In the following we adapt the osmosis model (1) for the CH imaging problems described in Sect. 2.

Datasets. The TQR mosaic in Fig. 1b (\(4717\times 7066\) pixels) is made by 33 overlapped TQR tiles shot by FLIR X6540sc camera used as a radiometer on the “Monocromo” wall fresco (L. Da Vinci, Castello Sforzesco, Milan, Italy) in Fig. 1a, see [6, 7] for more details on the workflow. The UV and IR data acquired on a Russian icon in Fig. 1a compose a mosaic of 5 overlapped tiles (\(3671\times 4551\) pixels) shot by a Nikon D810A camera. The Archimedes Palimpsest in Fig. 4a (\(1200\times 1600\) pixels) reveals a 10th-century copy of works by Archimedes of Syracuse in Fig. 4b, a pseudo-colour UV-RGB separation.

4.1 Light and Colour Correction

We start testing the osmosis model on the light balance problems described in Sect. 2 for TQR and IR imaging. Let \(\varOmega _{b}\subset \varOmega \) be the boundary between the collaged images, for this application the vector field \(\varvec{d}\) is defined as: \(\varvec{d} = \chi _{\varOmega \setminus \varOmega _b} \nabla \ln f\). In Fig. 1 we consider a TQR mosaic of images of the “Monocromo” fresco showing light inhomogeneities. We compute the solution by (AOS) scheme with nested LU factorisation of the tridiagonal matrices. We fix the parameters as \(T=1\mathrm {e}5\), with time-step \(\tau =1000\). The elapsed time is reported in the caption.

Fig. 1.
figure 1

Light-balance on TQR data: \(T=1\mathrm {e}5\), \(\tau =1\mathrm {e}3\).

A similar approach is applied in Fig. 2 for UV fluorescence imaging data sampled from the Russian icon in Fig. 2a. Once again the inhomogeneities due to the collage of multiple samples (inter-frame error) are minimized.

Fig. 2.
figure 2

Light-balance on UV fluorescence data (detail): \(T=1\mathrm {e}5\), \(\tau =1\mathrm {e}3\).

4.2 False Colour Adjustment

In Fig. 3, we observe how the measurement errors affect the false colour rendering of the Russian icon in Fig. 2a and lead to incorrect material mapping.
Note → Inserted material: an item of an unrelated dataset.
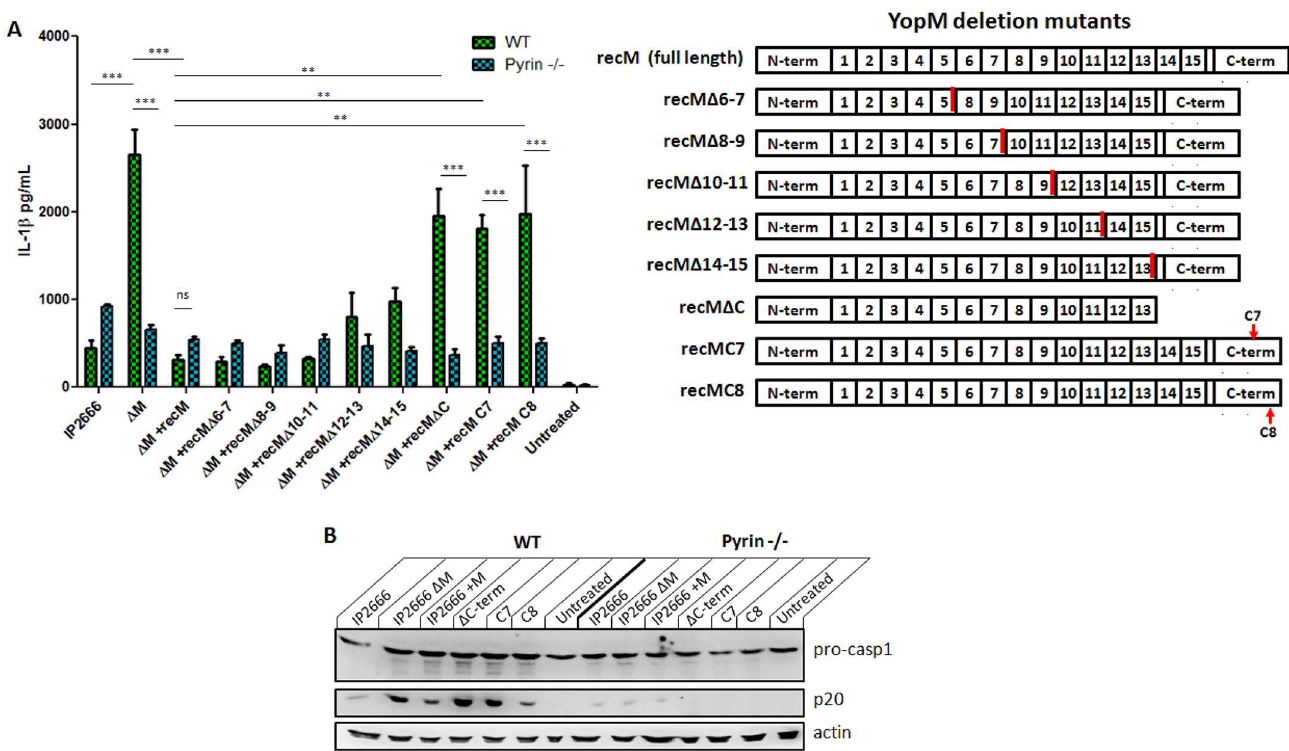
Fig 4. A) IL-1 β was measured by ELISA in supernatantsof LPS-primed BMDMs infected for 6 hours with Y . pseudotuberculosis IP2666, including strains expressingYopM with partial deletions(MOI 10). The numbersin the YopM protein refer to different leucine-richrepeat (LRR) domainsof YopM, and C-term indicatesthe C-terminal end. RecM indicatesreconstitution (rec) of IP2666 Δ YopMwith variants of YopM, as shown in the figure. C7 and C8 are two different triple alaninesubstitutionsnear the C-terminus of YopM [33]. B) Total protein from LPS-primed BMDMs infected with indicatedstrains (combined cell lysate and supernatant) was separatedby SDS-PAGE and analyzedby Western Blot for IL-1 β and caspase-1.Figures are representative of two independentexperiments. Shownis mean plus s.d. for triplicate wells. * p < 0.05, ** p < 0.01, *** p <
In particular, note in Fig. 3a the false colour IR-R-G image where the IR channel is affected by measurement errors. The use of the osmosis model for IR light balance makes the different regions comparable, see Fig. 3b.

Fig. 3.
figure 3

Light-balance for (zoomed) false-colour images: \(T=1\mathrm {e}5\), \(\tau =1\mathrm {e}3\).

Fig. 4.
figure 4

Multi-modal data integration on Archimedes Palimpsest. Top row: full experiment; bottom row: zoom. Parameters: \(T=1\mathrm {e}5\), \(\tau =1\mathrm {e}3\).
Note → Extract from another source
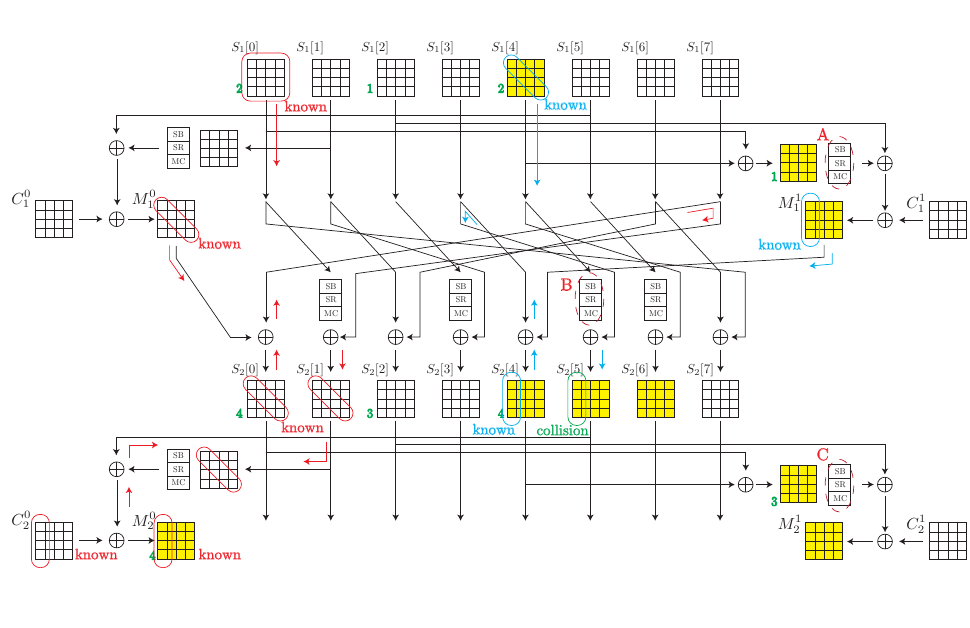
Figure 4: Meet-in-the-middle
4.3 Multi-modal Data Integration

The osmosis model can also be tailored to fuse image information with data coming from other image sources, see, e.g., in [2] an application to art restoration. In Fig. 4, we report the digital rendering of a CH image integrating the visible image with multi-modal pseudo colour data.
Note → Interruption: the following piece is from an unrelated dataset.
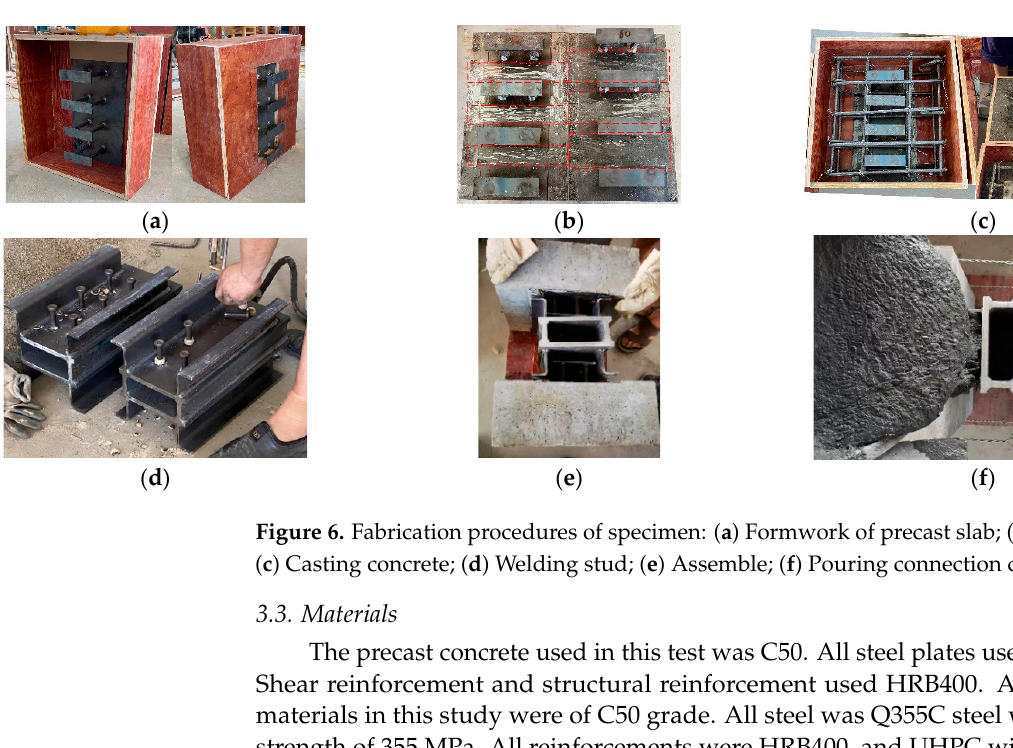
Table 2. Material properties of specimens.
Namely, having set \(v_1\) to be the image in Fig. 4a and \(v_2\) to be the image in Fig. 4b revealing the text underlying the Fig. 4a, we post-process \(v_2\) with a local Otsu thresholding method to segment the calligraphic data, while averaging the remaining information. Then we decompose the image domain \(\varOmega \) into \(\varOmega =\varOmega _1\cup \varOmega _2\cup \varOmega _3\) where \(\varOmega _3\) is a tiny overlapping frame between an exterior rectangular frame \(\varOmega _1\) (the parchment) and an interior rectangular \(\varOmega _2\) (the text bounding box). Thus, we define the driving vector field \(\varvec{d}:=\varvec{\nabla } \ln v\) with \(v= \chi _{\varOmega _1} v_1+ \chi _{\varOmega _2} v_2+ \chi _{\varOmega _3} (v_1+v_2)/2\) and run the osmosis model to get the composite result in Fig. 4b integrating the pseudo-colour data visible on the input image, thus unveiling the hidden Archimedes’ writing.

5 Conclusions

In this paper we consider a variety of problems arising in CH imaging where the image osmosis model (1) [4, 10, 12] is used to correct and integrate multi-modal image acquisitions in different bands (from optical to thermal) in both reflectance and emission modes. To compute the numerical solution of the model efficiently for large image data, a dimensional reduction splitting approach is used.

A free release of the MATLAB code used to compute the results reported in this work will be made available in the next future.